◆ **GIVEN INFORMATION**
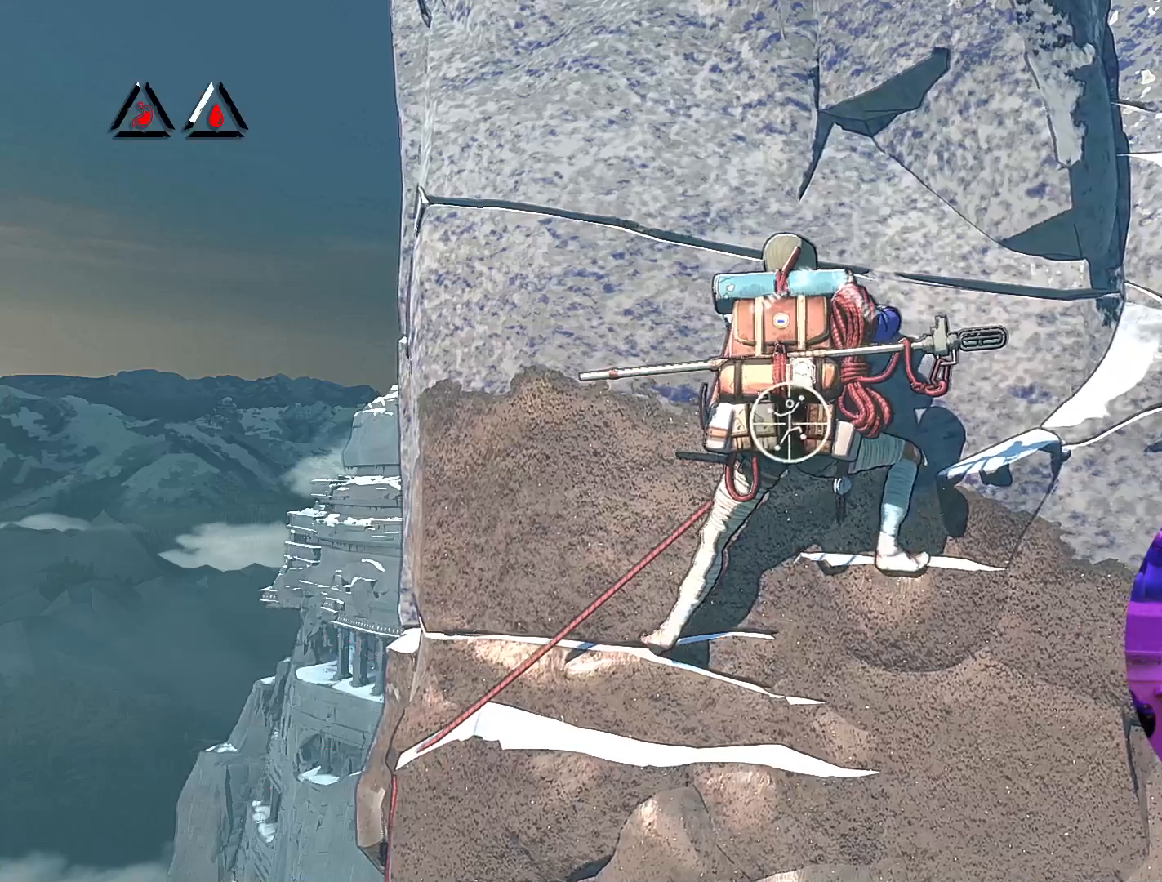
{"buttons": ["R1"], "left_stick": "down-left", "right_stick": "center", "events": [[233, "left_stick", "left"], [350, "left_stick", "down-left"]]}
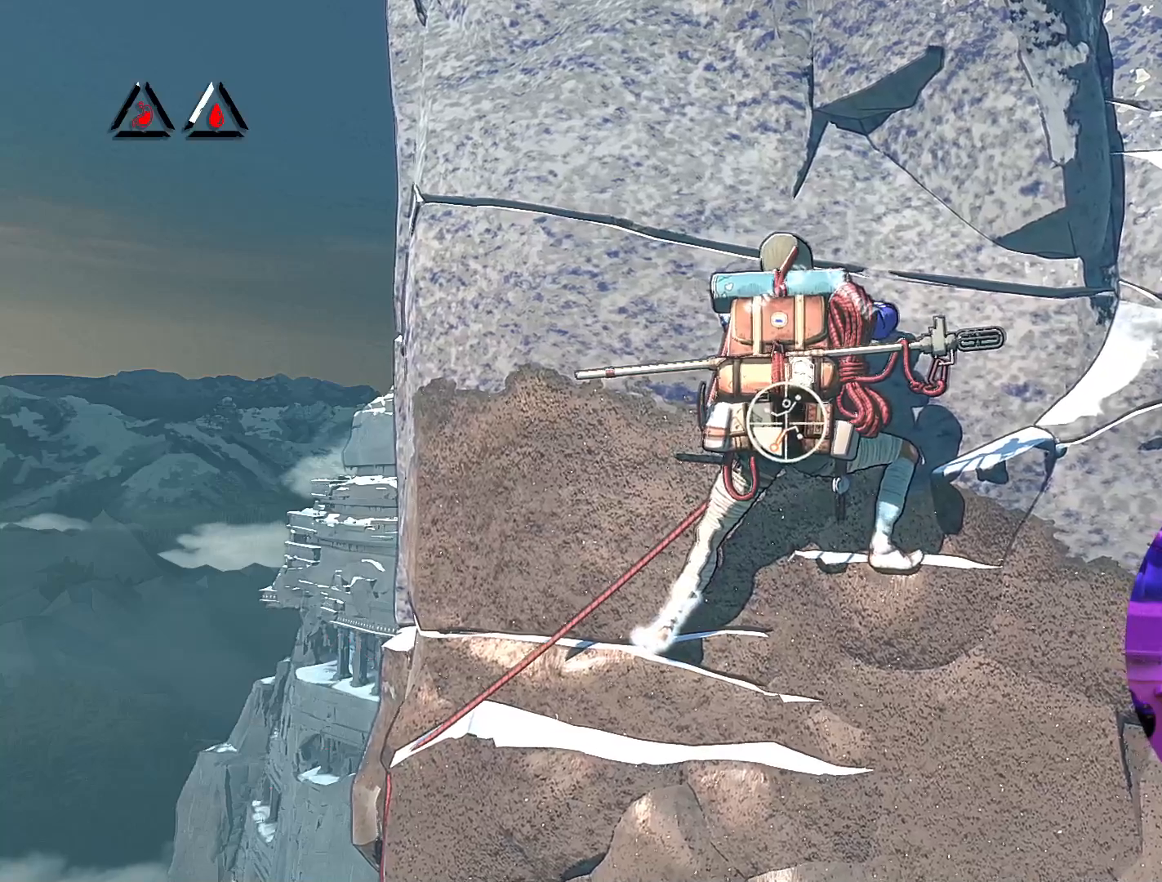
{"buttons": [], "left_stick": "up-right", "right_stick": "center", "events": [[17, "R1", "up"], [100, "left_stick", "up-right"]]}
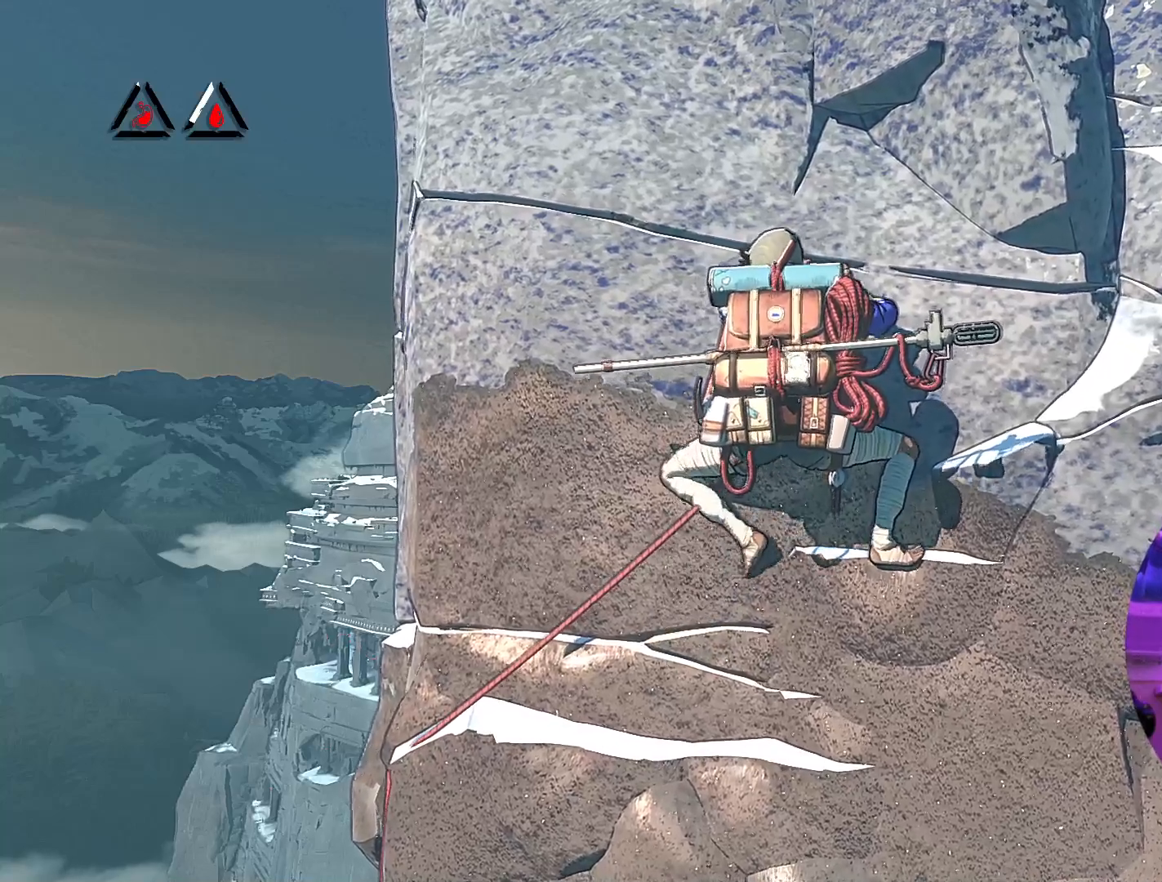
{"buttons": [], "left_stick": "center", "right_stick": "center", "events": [[133, "left_stick", "center"]]}
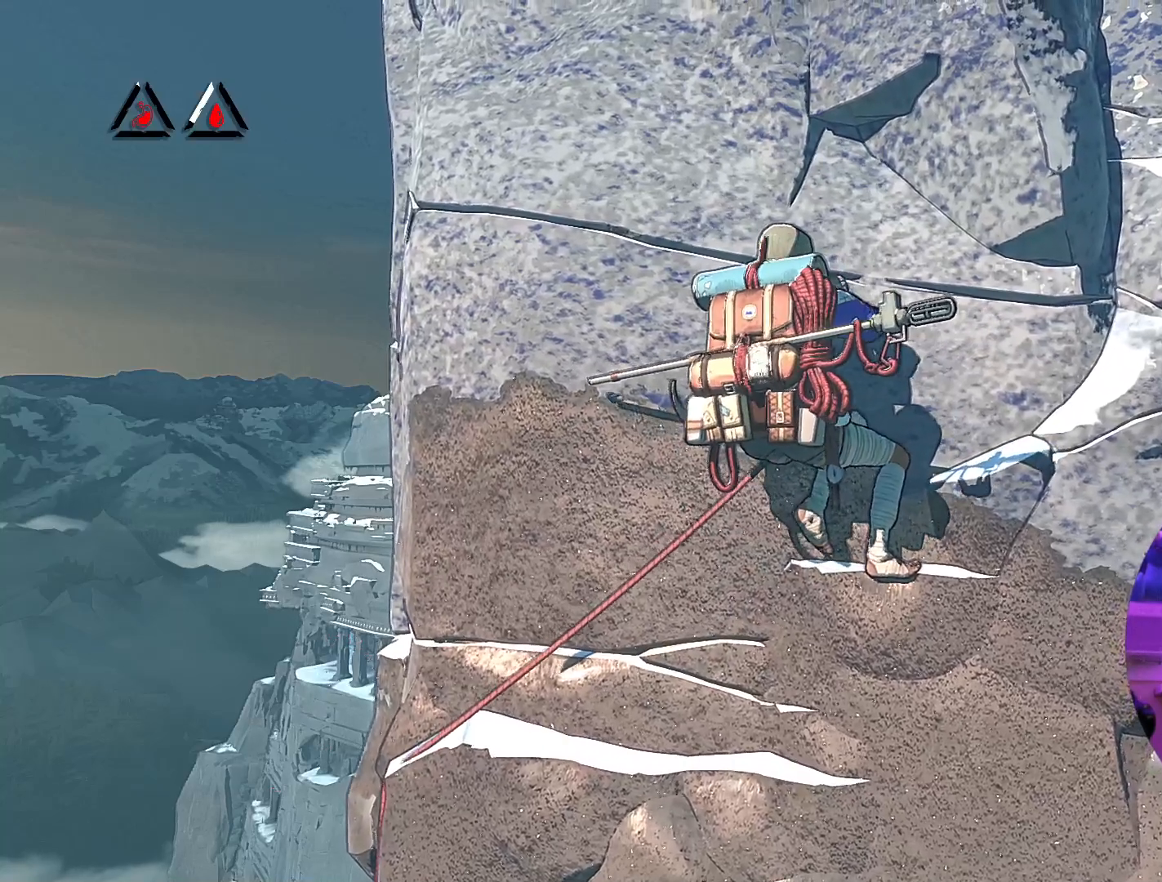
{"buttons": ["R1"], "left_stick": "center", "right_stick": "center", "events": [[100, "R1", "down"]]}
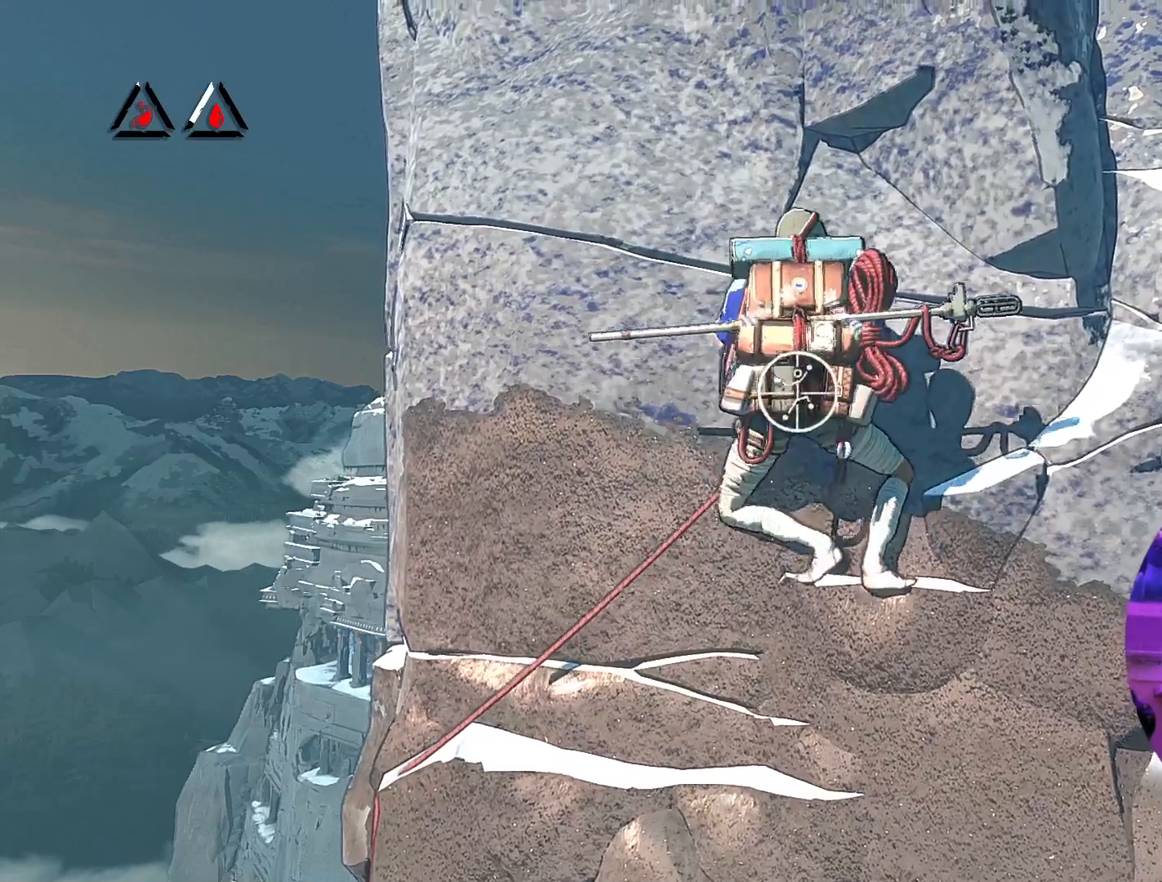
{"buttons": [], "left_stick": "center", "right_stick": "down-left", "events": [[167, "right_stick", "down"], [200, "R1", "up"], [217, "right_stick", "down-left"]]}
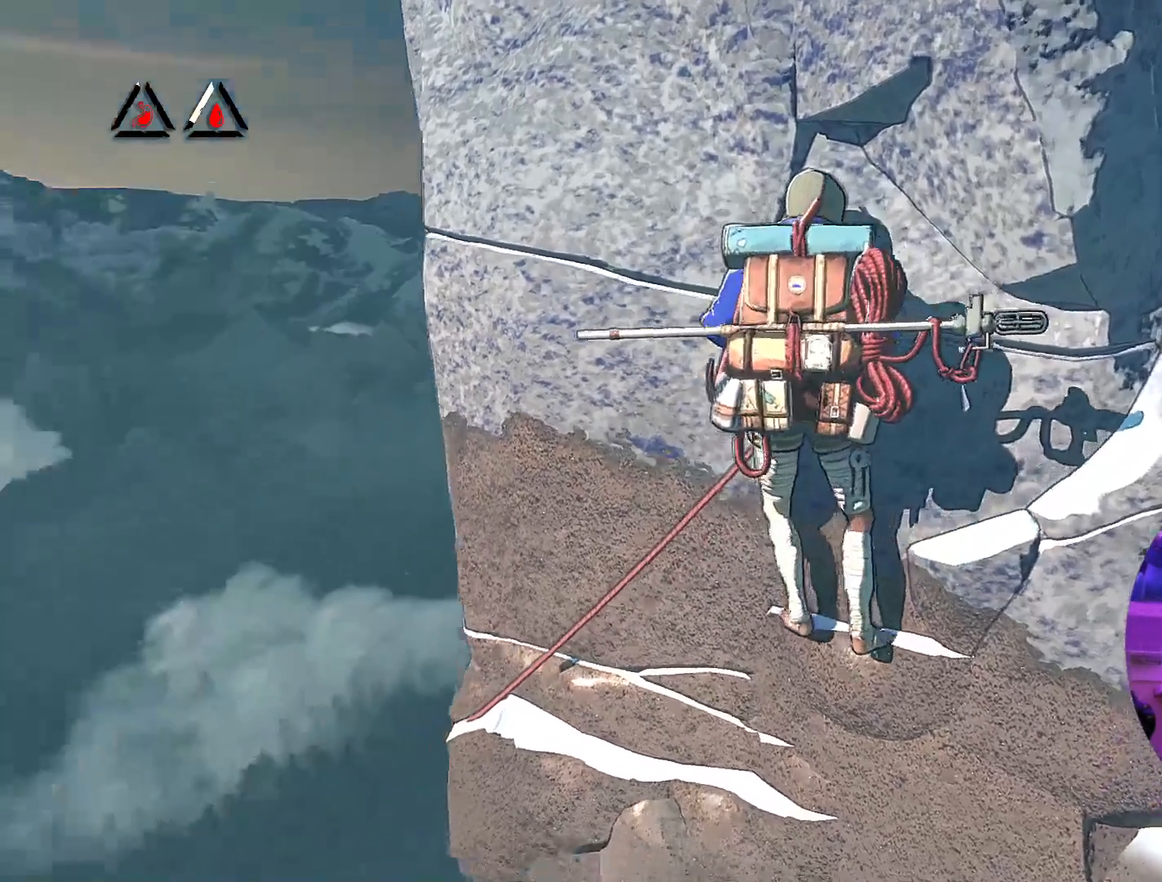
{"buttons": [], "left_stick": "center", "right_stick": "right", "events": [[83, "right_stick", "center"], [483, "right_stick", "right"]]}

◆ **ACTIVITY**
Pictures stay out of the copy, while everything else in the records above goes in exactly as written.

◆ **OUTPUT BELOW**
{"buttons": ["R1"], "left_stick": "down-left", "right_stick": "center", "events": [[233, "left_stick", "left"], [350, "left_stick", "down-left"]]}
{"buttons": [], "left_stick": "up-right", "right_stick": "center", "events": [[17, "R1", "up"], [100, "left_stick", "up-right"]]}
{"buttons": [], "left_stick": "center", "right_stick": "center", "events": [[133, "left_stick", "center"]]}
{"buttons": ["R1"], "left_stick": "center", "right_stick": "center", "events": [[100, "R1", "down"]]}
{"buttons": [], "left_stick": "center", "right_stick": "down-left", "events": [[167, "right_stick", "down"], [200, "R1", "up"], [217, "right_stick", "down-left"]]}
{"buttons": [], "left_stick": "center", "right_stick": "right", "events": [[83, "right_stick", "center"], [483, "right_stick", "right"]]}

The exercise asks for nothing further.